Auch Louna hatte sich intensiv um ihren eigenen Nachwuchs gekümmert: Sie versuchte, dem von Anfang an sehr schwachen Jungtier die Augen vorsichtig mit den Fingern zu öffnen und befreite Mund und Nase von Schleim, um das Atmen zu erleichtern. Nach dessen Tod schleppte Louna den kleinen Körper noch zweieinhalb Tage herum, ehe sie ihn endgültig ablegte. "Wir haben ihr bewusst die Zeit zum Trauern gelassen", sagt der stellvertretende Tiergarten-Direktor Helmut Mägdefrau.

Er betont, dass diese "Affenliebe" im Tierreich nicht generell verbreitet ist.

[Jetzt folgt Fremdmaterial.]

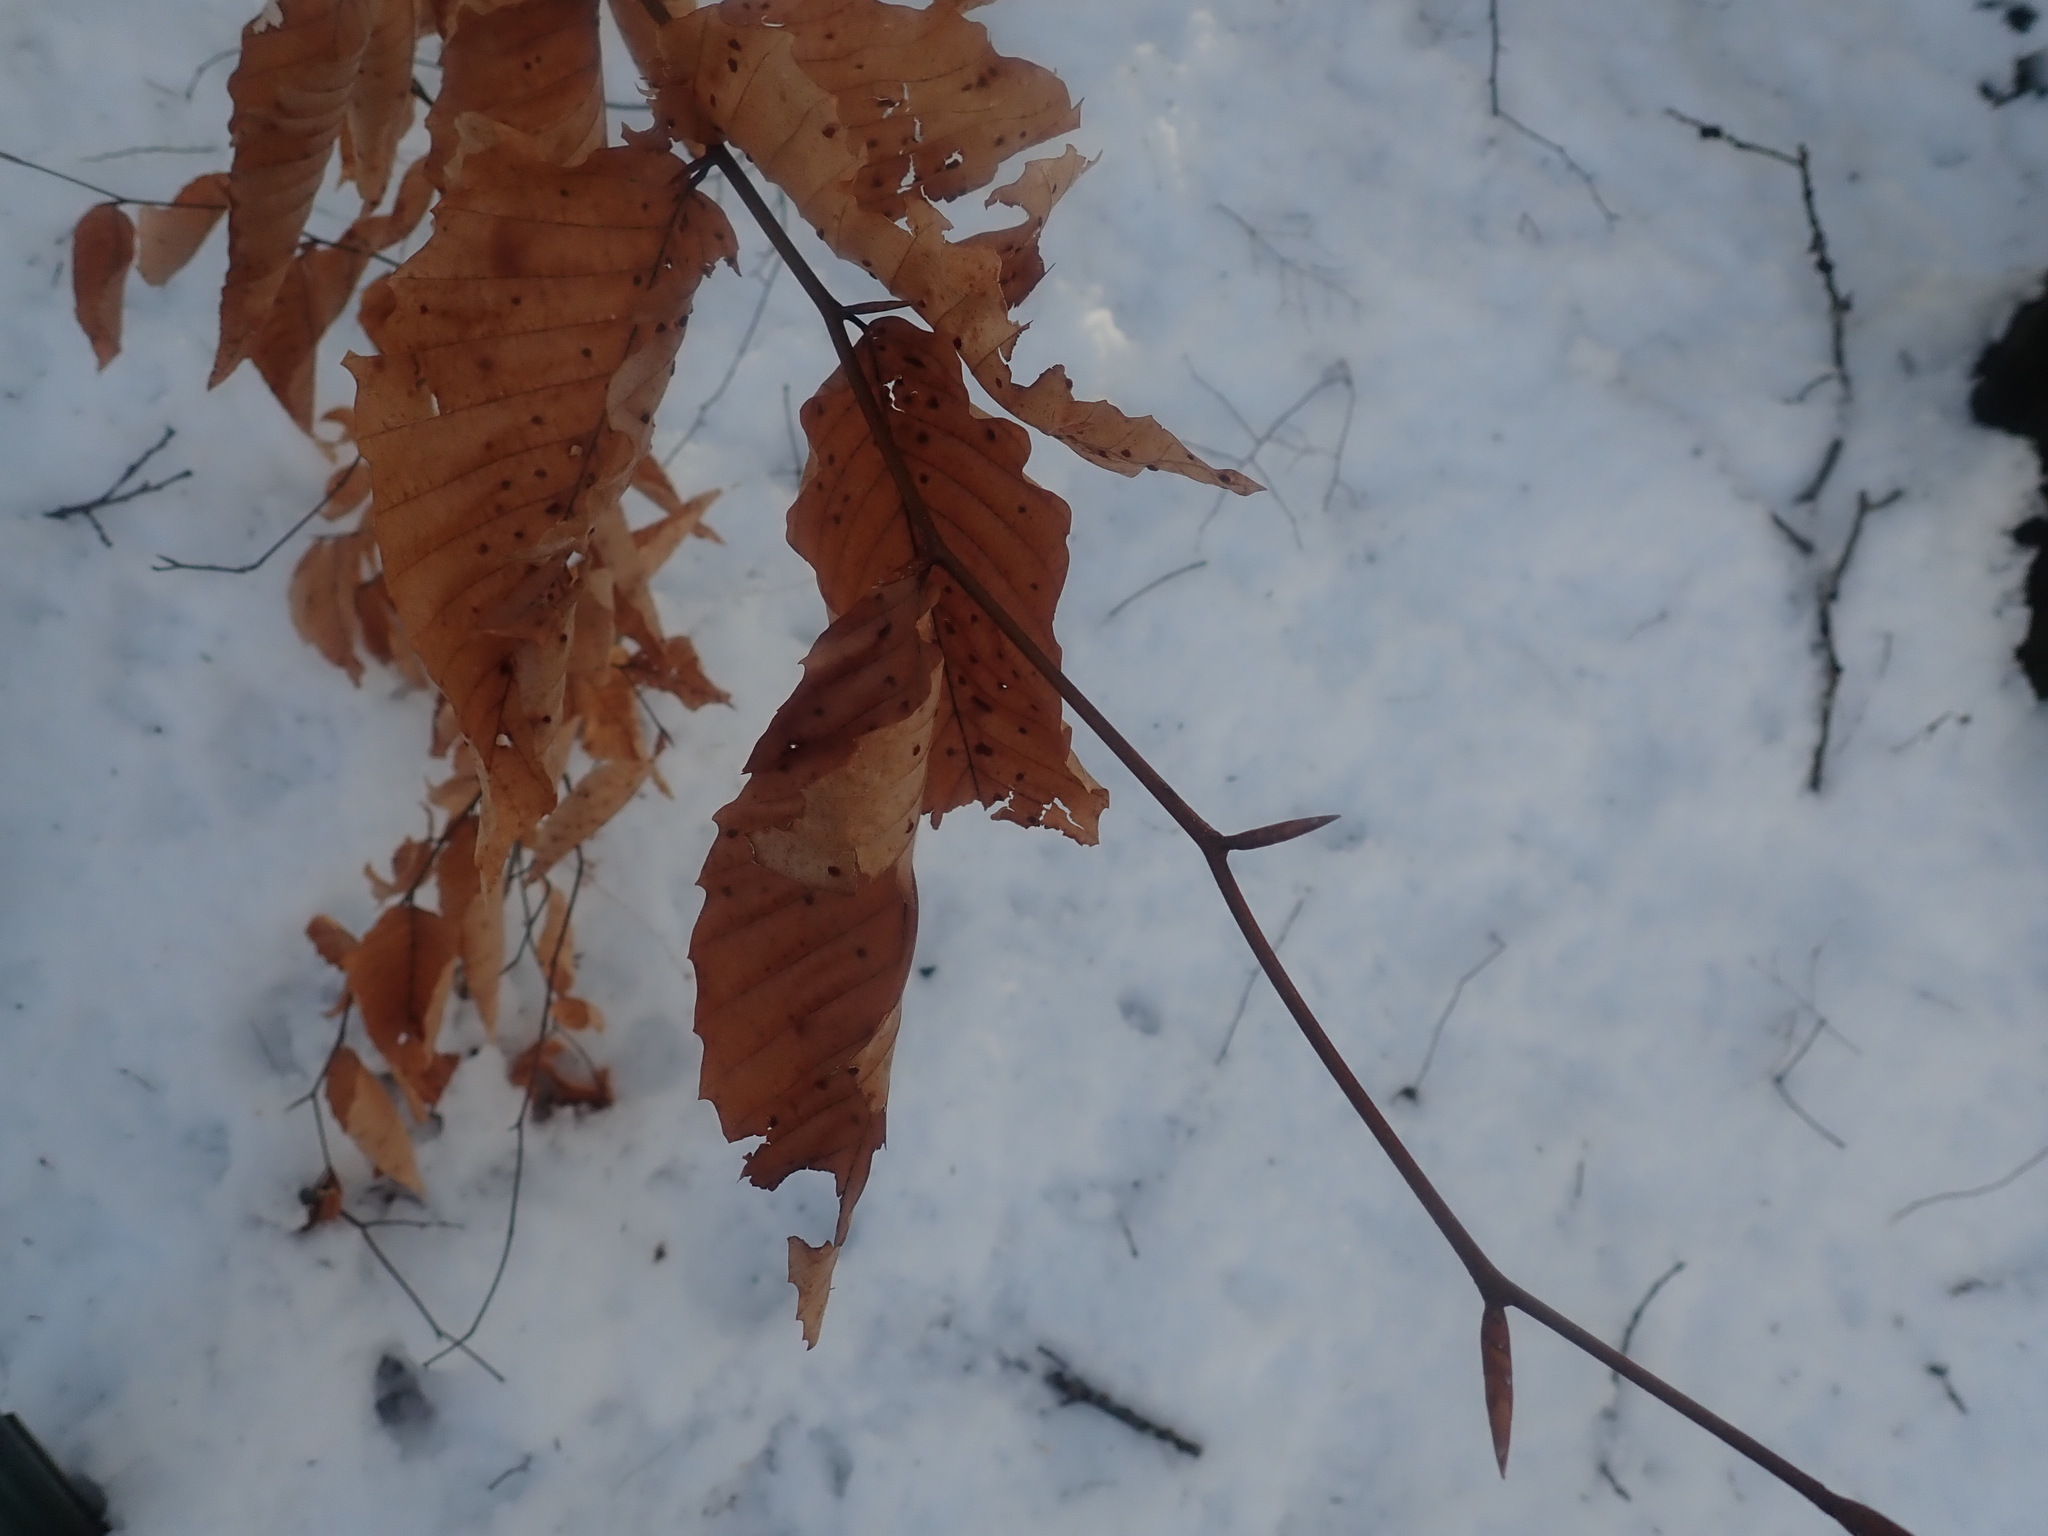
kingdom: Plantae
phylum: Tracheophyta
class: Magnoliopsida
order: Fagales
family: Fagaceae
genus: Fagus
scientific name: Fagus grandifolia
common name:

In freier Wildbahn sortieren Raubkatzen bei einem Wurf mit fünf oder sechs Jungtieren die zwei schwächsten aus. "Sie merken, wenn ihr Nachwuchs todkrank oder zu schwach ist", erklärt der Biologe, "sie können es sich nicht leisten, zu viel Energie in die Aufzucht hineinzustecken."

Wenn Tiermütter in Zoos ihren Nachwuchs nicht annehmen oder nicht zurechtkommen, übernehmen Tierpfleger diese Aufgabe. Die Handaufzucht wird heute allerdings mit Skepsis gesehen, weil die Affen, Bären oder auch Greifvögel dann oft auf den Menschen geprägt sind. Früher hatten die Tierparks keine Bedenken. In den 1960er Jahren spazierten Tierpfleger am Schmausenbuck mit kleinen Braun-, Eis- und Klauenbären herum, Passanten durften die Pelzknäuel streicheln und mit Milchfläschchen füttern. Das ist lange vorbei. Heute beschränken Pfleger den Kontakt auf das Nötigste, um Fehlprägungen zu vermeiden. Es gilt generelle Zurückhaltung - also nur so viel Nähe, wie es für das Tier gut ist.

Allerdings bedeutet Handaufzucht nicht automatisch Fehlprägung. Bekanntes Gegenbeispiel ist Eisbärin Flocke, die 2008 in Nürnberg von einem Pfleger-Team aufgezogen wurde. Mittlerweile hat sie im französischen Antibes selbst ein Jungtier und erweist sich als aufmerksame Tiermutter. "Sie ist also kein Verhaltens-Depp geworden", meint Biologe Mägdefrau.